Goals »
A. Reproduce the testimony word for word, everything from "I am pleased" down to "in permanent homes.".
B. According to the testimony, what has the department pledged to do with the number of children in the child welfare system who are adopted, and over what period?

Excerpt to read »
— BEGIN —

Before the House Committee on Ways and Means Subcommittee on Human Resources
September 15, 1998

Dear Mr. Chairman and Members of the Subcommittee,

I am pleased to appear before you today to discuss the implementation and enforcement of the Multiethnic Placement Act of 1994, as amended and expanded upon by the Interethnic Placement provisions of Section 1808 of the Small Business Job Protection Act of 1996. Like the members of this Subcommittee, we in the Department of Health and Human Services are committed to ensuring that every child in the child welfare system is given the opportunity to grow up in a safe, stable, loving, permanent home. In fact, we have pledged to double the number of these children adopted over a five-year period. We are firmly dedicated to eradicating race-based discrimination that stands in the way of placing children in permanent homes.

— END —

Data supplied »

— BEGIN —

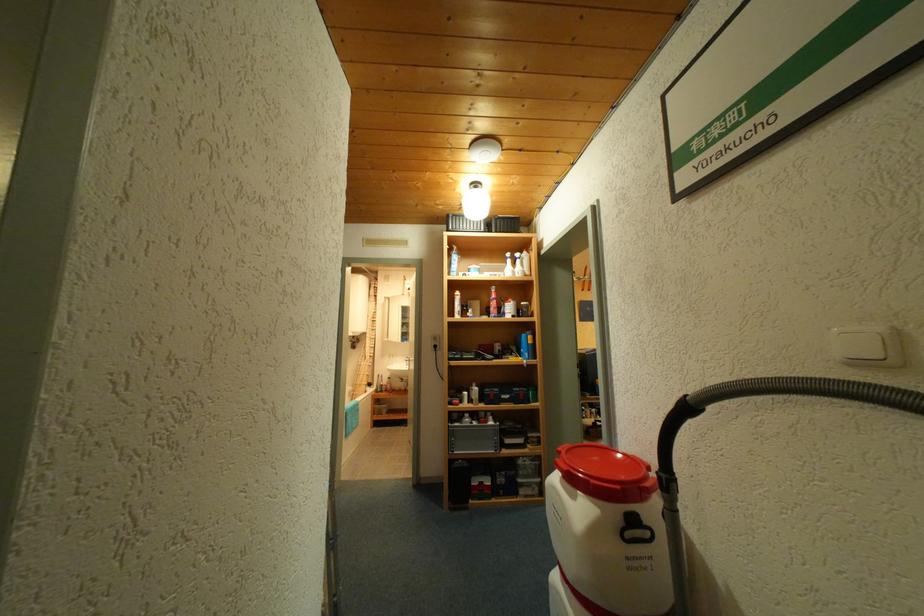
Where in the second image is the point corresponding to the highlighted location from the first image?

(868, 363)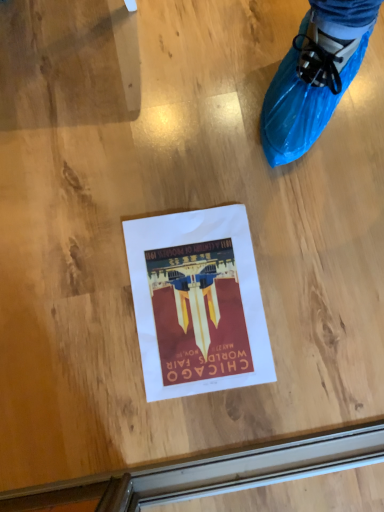
Locate an element on the screen. The width and height of the screenshot is (384, 512). vacant area on top of matte paper poster at center (from a real-world perspective) is located at coordinates (207, 297).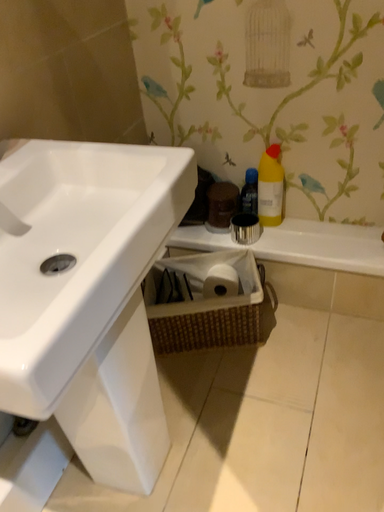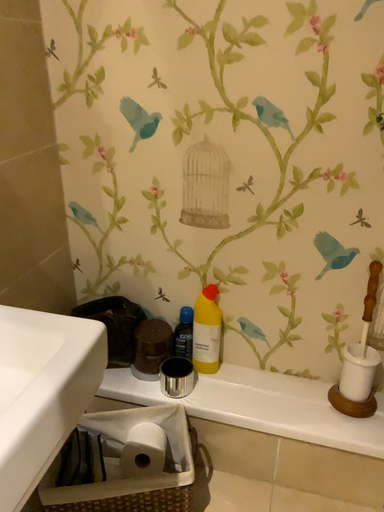
Question: How did the camera likely rotate when shooting the video?

Choices:
 (A) rotated upward
 (B) rotated downward

Answer: (A)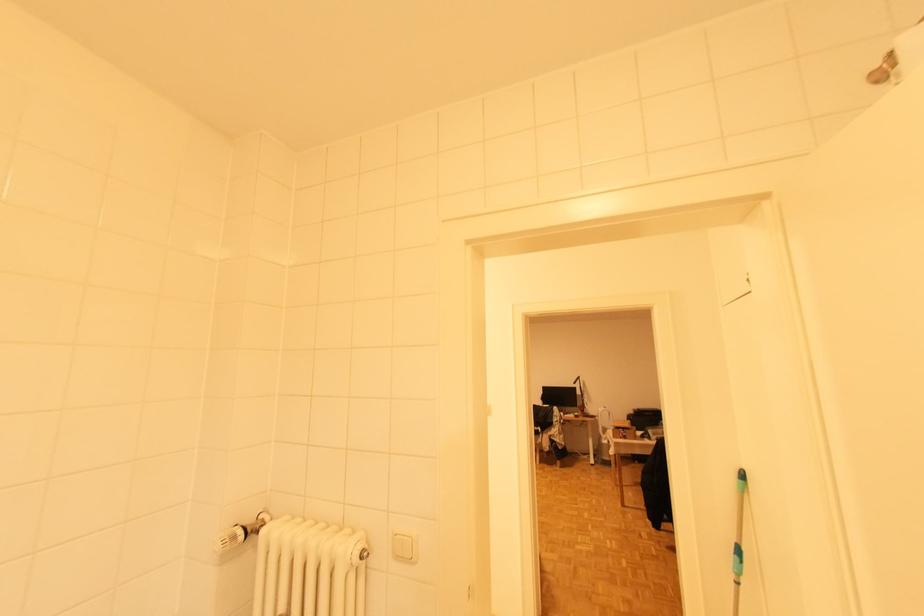
Where is `white light switch`? This screenshot has height=616, width=924. white light switch is located at coordinates 403,546.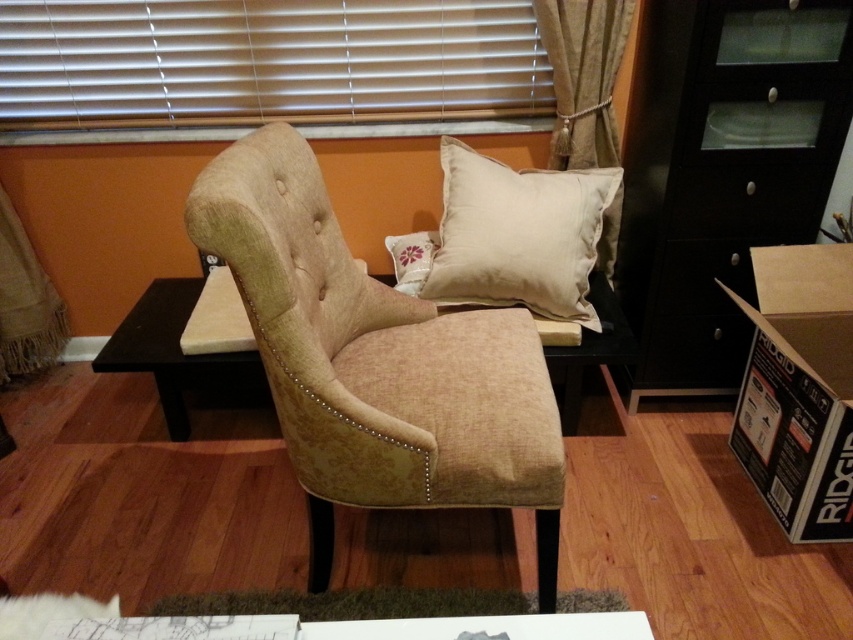
Is beige fabric pillow at upper center shorter than burlap curtain at lower left?

Yes.

Can you confirm if beige fabric pillow at upper center is positioned above burlap curtain at lower left?

Yes, beige fabric pillow at upper center is above burlap curtain at lower left.

Is point (445, 154) more distant than point (44, 346)?

No.

The height and width of the screenshot is (640, 853). Find the location of `beige fabric pillow at upper center`. beige fabric pillow at upper center is located at coordinates (517, 236).

Does white blinds at upper center appear on the right side of matte black drawer at right?

Incorrect, white blinds at upper center is not on the right side of matte black drawer at right.

Can you confirm if white blinds at upper center is bigger than matte black drawer at right?

No, white blinds at upper center is not bigger than matte black drawer at right.

Is point (509, 38) behind point (766, 22)?

Yes, point (509, 38) is farther from viewer.

This screenshot has height=640, width=853. I want to click on white blinds at upper center, so click(265, 61).

Does beige fabric curtain at upper right lie behind burlap curtain at lower left?

No, it is in front of burlap curtain at lower left.

Between point (567, 51) and point (30, 321), which one is positioned behind?

The point (30, 321) is more distant.

Does point (585, 124) come behind point (4, 376)?

No, (585, 124) is closer to viewer.

Locate an element on the screen. The height and width of the screenshot is (640, 853). beige fabric curtain at upper right is located at coordinates (583, 76).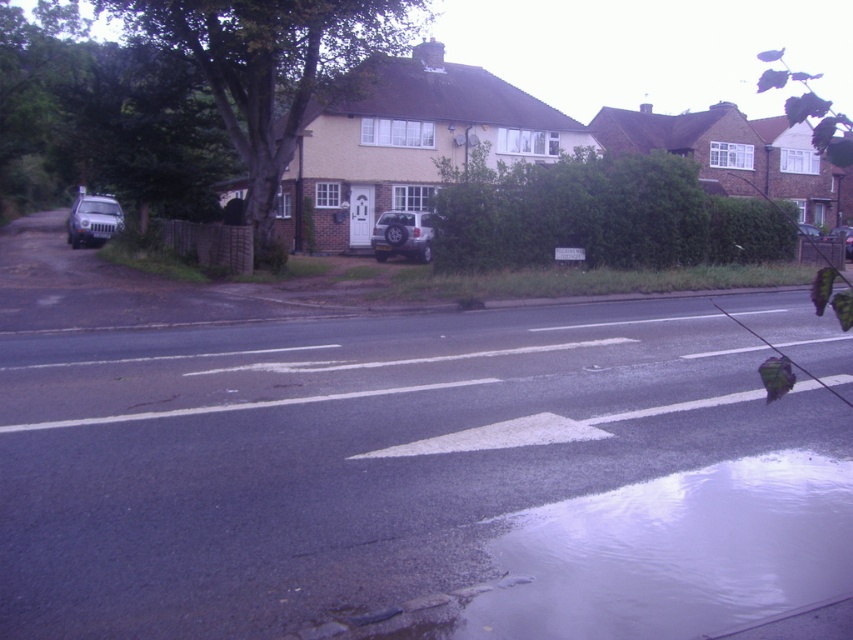
You are a delivery drone operator. Your drone is currently at the camera position and needs to deliver a package to the point marked as point [19,356]. Can your drone reach this point if its maximum flight distance is 10 meters?

The distance between the camera and point [19,356] is 11.26 meters, which exceeds the drone operator stated maximum flight distance of 10 meters. Therefore, the drone cannot reach the point.

You are a pedestrian standing on the sidewalk and want to cross the road to reach the metallic silver car at center. Is the clear water at lower right between you and the car?

Yes, the clear water at lower right is between you and the metallic silver car at center because it is closer to the viewer than the car.

You are a drone operator trying to capture aerial footage of the residential street scene. You have two points marked on your screen, point (657, 624) and point (844, 237). Which point should you focus on first if you want to capture the closest part of the scene first?

Point (657, 624) is closer to the camera than point (844, 237), so you should focus on point (657, 624) first to capture the closest part of the scene.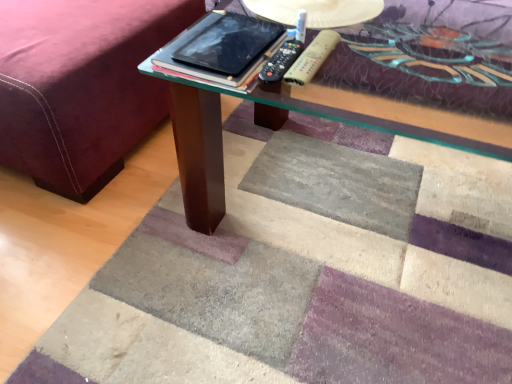
Find the location of a particular element. The width and height of the screenshot is (512, 384). free area below black glossy tablet at center (from a real-world perspective) is located at coordinates (226, 45).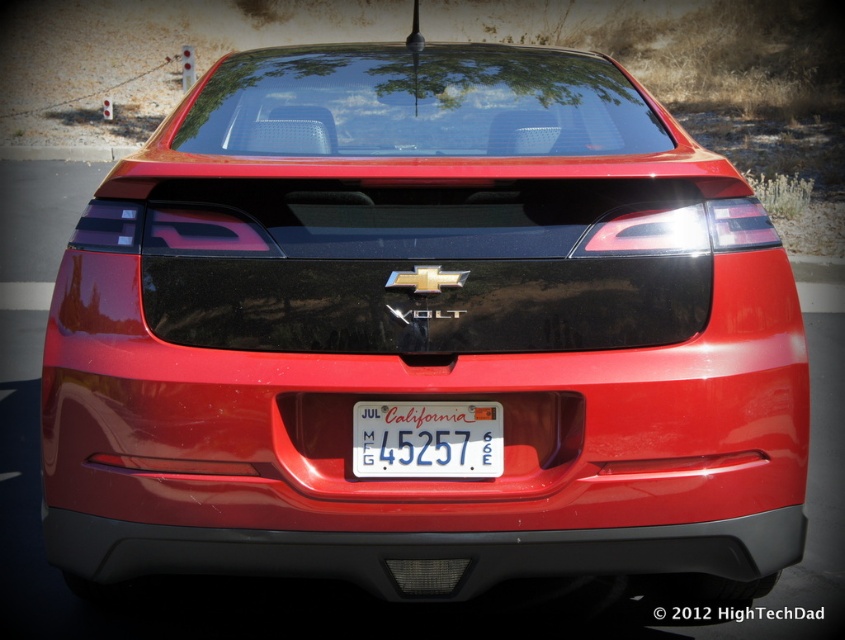
How distant is matte black bumper at lower center from white plastic license plate at center?

matte black bumper at lower center and white plastic license plate at center are 11.64 inches apart.

Can you confirm if matte black bumper at lower center is taller than white plastic license plate at center?

Yes.

Image resolution: width=845 pixels, height=640 pixels. In order to click on matte black bumper at lower center in this screenshot , I will do `click(424, 552)`.

Locate an element on the screen. The width and height of the screenshot is (845, 640). matte black bumper at lower center is located at coordinates (424, 552).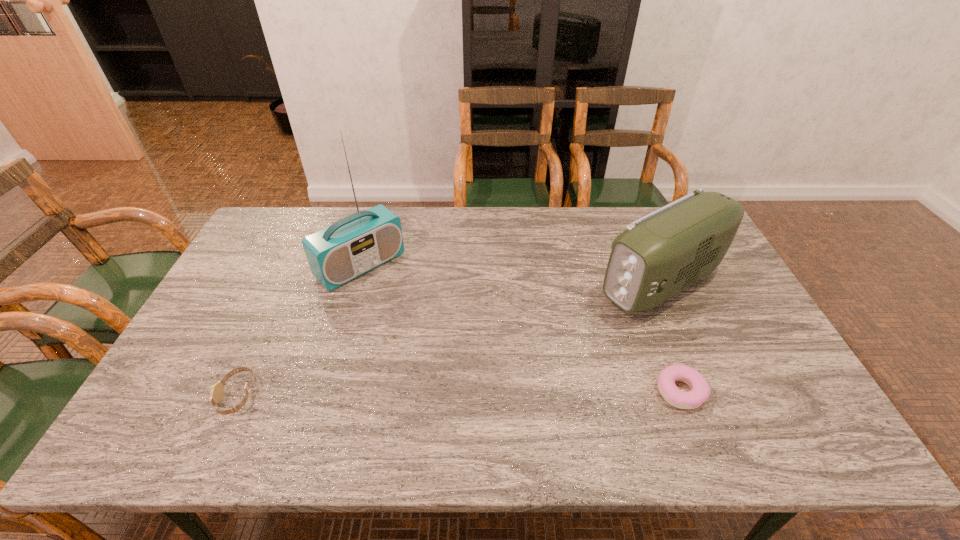
Locate an element on the screen. This screenshot has width=960, height=540. object at the near left corner is located at coordinates (217, 390).

At what (x,y) coordinates should I click in order to perform the action: click on object that is at the far right corner. Please return your answer as a coordinate pair (x, y). The height and width of the screenshot is (540, 960). Looking at the image, I should click on [x=660, y=254].

The image size is (960, 540). Find the location of `blank area at the far edge`. blank area at the far edge is located at coordinates (474, 220).

Find the location of a particular element. The image size is (960, 540). vacant space at the near edge of the desktop is located at coordinates (445, 389).

In the image, there is a desktop. Where is `vacant region at the left edge`? The image size is (960, 540). vacant region at the left edge is located at coordinates (237, 296).

In the image, there is a desktop. Identify the location of free space at the right edge. (728, 306).

In the image, there is a desktop. At what (x,y) coordinates should I click in order to perform the action: click on vacant space at the far right corner. Please return your answer as a coordinate pair (x, y). Image resolution: width=960 pixels, height=540 pixels. Looking at the image, I should click on 649,211.

Identify the location of free space at the near right corner. (748, 391).

Where is `vacant space that is in between the shorter radio receiver and the taller radio receiver`? Image resolution: width=960 pixels, height=540 pixels. vacant space that is in between the shorter radio receiver and the taller radio receiver is located at coordinates (511, 274).

Identify the location of free point between the right radio receiver and the shortest object. (671, 337).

— END —

Full solutions »
A.
I am pleased to appear before you today to discuss the implementation and enforcement of the Multiethnic Placement Act of 1994, as amended and expanded upon by the Interethnic Placement provisions of Section 1808 of the Small Business Job Protection Act of 1996. Like the members of this Subcommittee, we in the Department of Health and Human Services are committed to ensuring that every child in the child welfare system is given the opportunity to grow up in a safe, stable, loving, permanent home. In fact, we have pledged to double the number of these children adopted over a five-year period. We are firmly dedicated to eradicating race-based discrimination that stands in the way of placing children in permanent homes.

B. Double it over a five-year period.